_TASK GOAL_
Would you output the entries below only from the line containing "We want to ensure" through the line containing "Cash flow and business plans", exactly as they stand and with both ends included?

_Extracted page text data_
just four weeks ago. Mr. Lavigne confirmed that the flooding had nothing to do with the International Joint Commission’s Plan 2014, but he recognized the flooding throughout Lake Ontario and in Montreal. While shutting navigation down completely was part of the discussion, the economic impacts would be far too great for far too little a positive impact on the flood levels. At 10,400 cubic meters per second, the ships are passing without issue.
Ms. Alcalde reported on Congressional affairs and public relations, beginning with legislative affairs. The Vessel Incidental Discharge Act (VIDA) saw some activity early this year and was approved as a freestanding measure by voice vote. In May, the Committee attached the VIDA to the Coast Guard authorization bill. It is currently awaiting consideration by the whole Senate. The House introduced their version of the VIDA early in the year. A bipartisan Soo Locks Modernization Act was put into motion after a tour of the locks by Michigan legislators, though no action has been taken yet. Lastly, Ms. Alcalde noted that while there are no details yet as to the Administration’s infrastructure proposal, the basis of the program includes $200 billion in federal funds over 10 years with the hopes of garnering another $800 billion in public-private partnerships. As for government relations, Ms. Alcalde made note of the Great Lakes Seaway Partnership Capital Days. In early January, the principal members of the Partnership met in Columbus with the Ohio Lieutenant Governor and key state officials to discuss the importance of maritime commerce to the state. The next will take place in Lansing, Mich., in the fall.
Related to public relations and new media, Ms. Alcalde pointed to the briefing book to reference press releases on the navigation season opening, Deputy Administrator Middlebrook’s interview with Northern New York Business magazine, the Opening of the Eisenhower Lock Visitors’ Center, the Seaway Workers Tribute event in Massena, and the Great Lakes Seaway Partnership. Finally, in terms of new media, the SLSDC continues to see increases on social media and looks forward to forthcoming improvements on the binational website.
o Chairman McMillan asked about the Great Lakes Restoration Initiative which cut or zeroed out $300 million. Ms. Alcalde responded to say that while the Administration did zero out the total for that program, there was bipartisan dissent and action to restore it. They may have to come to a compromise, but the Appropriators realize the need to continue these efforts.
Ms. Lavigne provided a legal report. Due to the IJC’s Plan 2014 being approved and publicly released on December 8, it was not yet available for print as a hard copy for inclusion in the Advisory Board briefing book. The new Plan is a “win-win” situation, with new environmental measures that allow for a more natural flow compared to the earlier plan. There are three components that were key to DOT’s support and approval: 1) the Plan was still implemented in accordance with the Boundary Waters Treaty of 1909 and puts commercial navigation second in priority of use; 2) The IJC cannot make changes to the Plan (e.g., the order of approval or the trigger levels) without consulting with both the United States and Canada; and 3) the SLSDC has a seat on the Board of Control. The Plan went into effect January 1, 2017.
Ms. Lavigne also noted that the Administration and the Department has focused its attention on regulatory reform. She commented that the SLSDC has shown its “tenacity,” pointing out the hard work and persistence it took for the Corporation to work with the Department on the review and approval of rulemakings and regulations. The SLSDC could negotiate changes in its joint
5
...
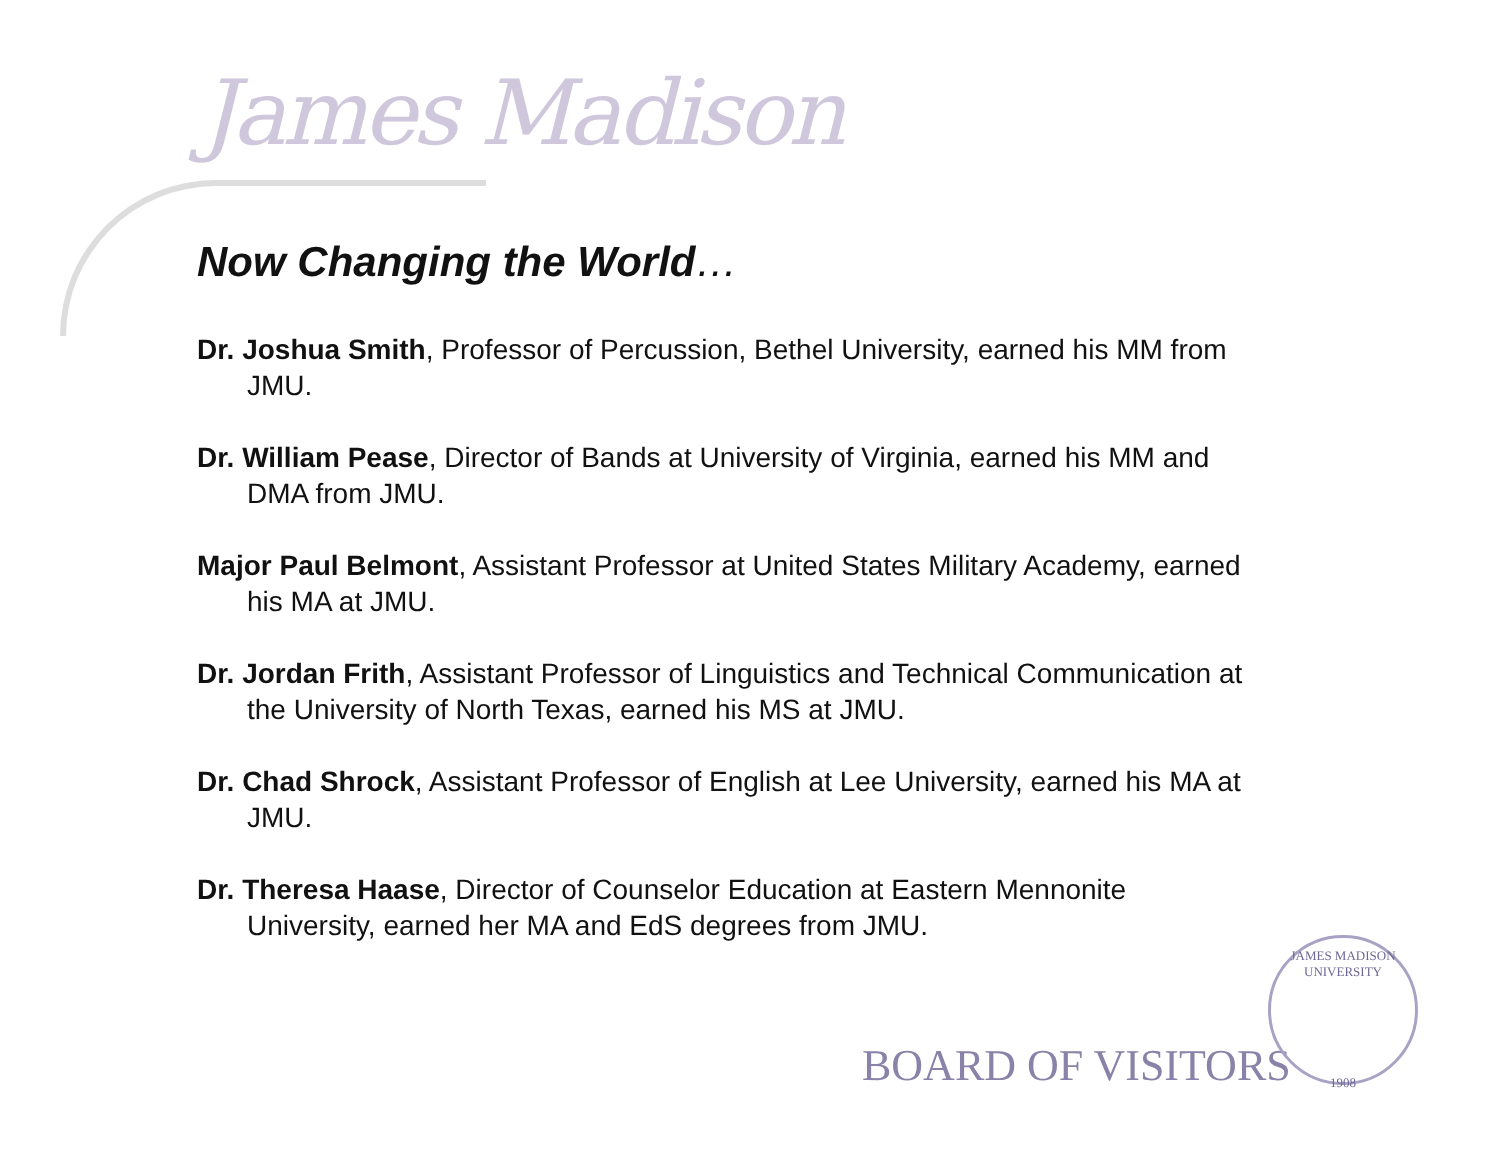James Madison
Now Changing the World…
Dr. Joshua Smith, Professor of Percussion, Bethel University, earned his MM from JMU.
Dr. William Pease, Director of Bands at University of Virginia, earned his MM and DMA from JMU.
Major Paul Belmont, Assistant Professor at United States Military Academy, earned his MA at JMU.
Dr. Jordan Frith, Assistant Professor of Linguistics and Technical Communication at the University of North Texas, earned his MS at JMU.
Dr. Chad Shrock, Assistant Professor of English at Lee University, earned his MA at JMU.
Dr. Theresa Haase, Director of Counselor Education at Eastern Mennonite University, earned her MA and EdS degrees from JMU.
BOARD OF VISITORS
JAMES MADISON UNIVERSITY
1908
...
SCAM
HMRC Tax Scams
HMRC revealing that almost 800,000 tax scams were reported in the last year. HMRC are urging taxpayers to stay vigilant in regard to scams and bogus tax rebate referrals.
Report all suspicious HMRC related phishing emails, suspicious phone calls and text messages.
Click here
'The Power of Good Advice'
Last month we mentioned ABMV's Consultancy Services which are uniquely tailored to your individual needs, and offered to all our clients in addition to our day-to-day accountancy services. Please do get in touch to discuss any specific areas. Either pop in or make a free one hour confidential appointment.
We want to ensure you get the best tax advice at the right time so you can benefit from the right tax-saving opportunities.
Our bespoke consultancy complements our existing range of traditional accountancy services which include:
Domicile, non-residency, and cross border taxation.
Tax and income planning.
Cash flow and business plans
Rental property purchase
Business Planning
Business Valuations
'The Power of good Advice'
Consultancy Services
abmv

_SOLUTION BELOW_
We want to ensure you get the best tax advice at the right time so you can benefit from the right tax-saving opportunities.
Our bespoke consultancy complements our existing range of traditional accountancy services which include:
Domicile, non-residency, and cross border taxation.
Tax and income planning.
Cash flow and business plans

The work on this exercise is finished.